-------- Fragmento de texto --------

Como respuesta, la madre le escupió en la cara. En otra ocasión, en que ella tenía cinco años de edad, la madre la sacó al jardín para que durmiera con los perros; agregó que era frecuente que “la congelara”, es decir, no le dirigía la palabra durante semanas hasta que Diana tenía que disculparse, aunque no fuera culpable. El relato era una réplica exacta de mi sentir, solo que ahora ella era la madre y yo era Diana.
La relación con esta paciente me demandó estar permanentemente atenta a mi registro contratransferencial. En ocasiones, quería negar la frustración y el odio que me hacía sentir, estaba consciente que, si me privaba a mí misma de ese sentimiento, estaba privando a Diana del uso de la expresión de este. Winnicott (1947) nos recuerda que para el paciente es indispensable que el analista pueda odiar, ya que solo así él podrá tolerar su propio odio. A mi mente venía el siguiente párrafo de Winnicott:
Existe una inmensa diferencia entre los pacientes que han vivido experiencias satisfactorias en la primera infancia, experiencias que puedan descubrirse en la transferencia, y aquellos otros pacientes cuyas experiencias han sido tan deficientes o deformadas que el analista tiene que ser la primera persona en la vida del paciente que aporte ciertos puntos esenciales de tipo ambiental. (1947, p. 273)
En este tiempo de análisis, tres años después del inicio de las sesiones, empecé a diferenciar los ataques a la función vinculante de los ataques a los objetos. Diana recordaba que cuando era pequeña, no sabía cuál era el estado emocional que la madre iba a expresar porque sus emociones eran desproporcionadas e impredecibles. Entendí entonces que cuando el dolor psíquico se volvía inmanejable, Diana recurría a cortar las funciones del Yo como la percepción, la memoria (no se acordaba más que de lo negativo) y/o la atención como un intento de preservar el pequeño pedazo de Yo, que le ayudaba a organizarse.
Quedaban entonces dos preguntas: ¿El Yo de Diana tenía que defenderse de un sentimiento de destrucción interna que, desde Bion, podemos llamar ‘sentimiento de aniquilación’? o ¿debíamos de hablar de un Yo que odiaba desde una identificación? ¿Será que Diana se identificaba con esa “madre esquizofrénica” y se convertía en la madre que la devaluaba y yo en la pobre niña asustada, con miedo a sus ataques?
A través de la reversión de la perspectiva (Bion, 1957), ella intentaba colocarme en una posición de una niña arrinconada, incapaz de discutir ni de conversar.

-------- Material mostrado --------

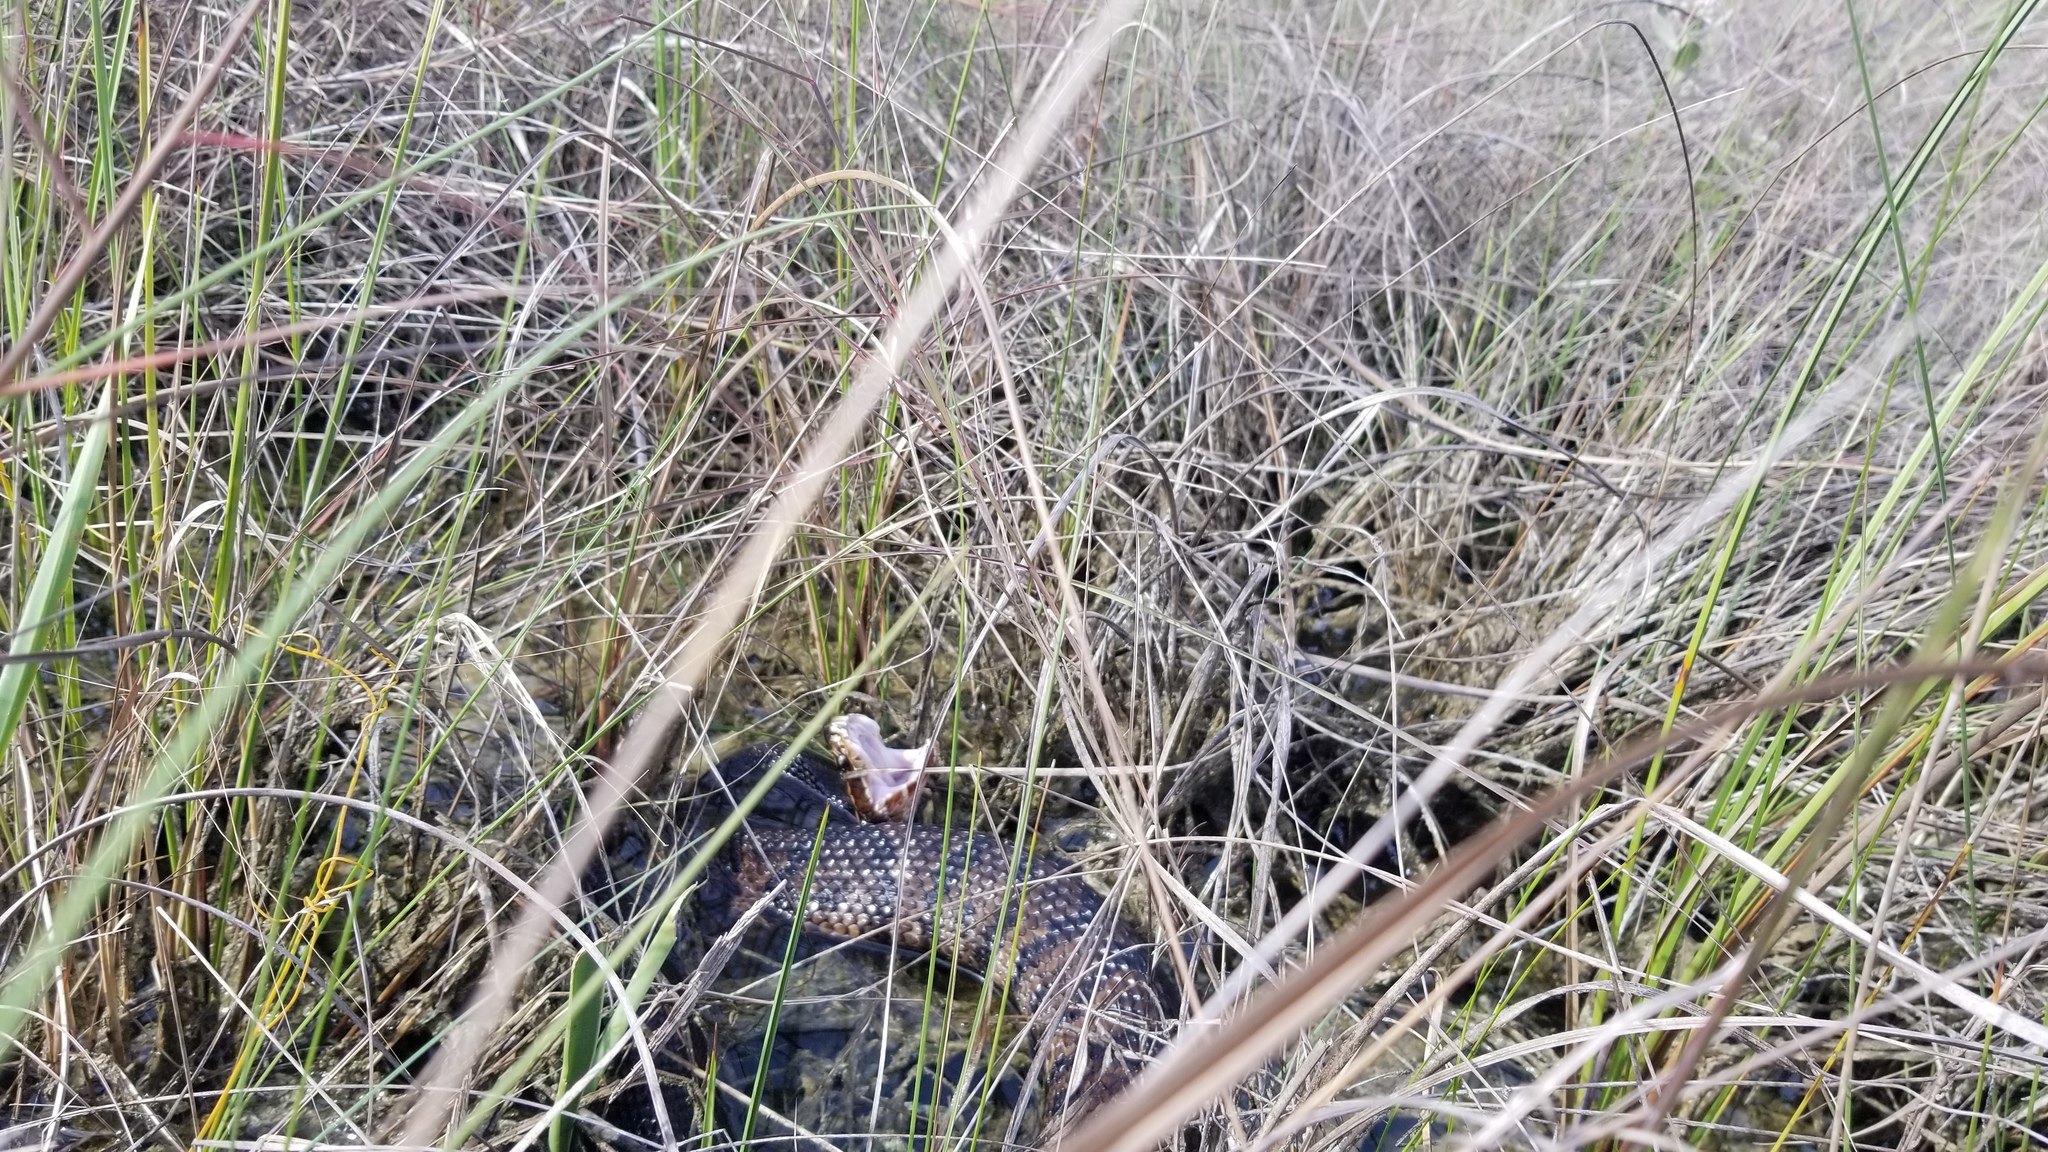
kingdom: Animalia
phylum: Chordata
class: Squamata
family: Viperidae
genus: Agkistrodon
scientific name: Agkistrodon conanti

--------

= Tu objetivo =
Según el fragmento de texto, ¿cuánto tiempo después del inicio de las sesiones se empezó a diferenciar los ataques a la función vinculante de los ataques a los objetos?

= Resultado =
Tres años después del inicio de las sesiones.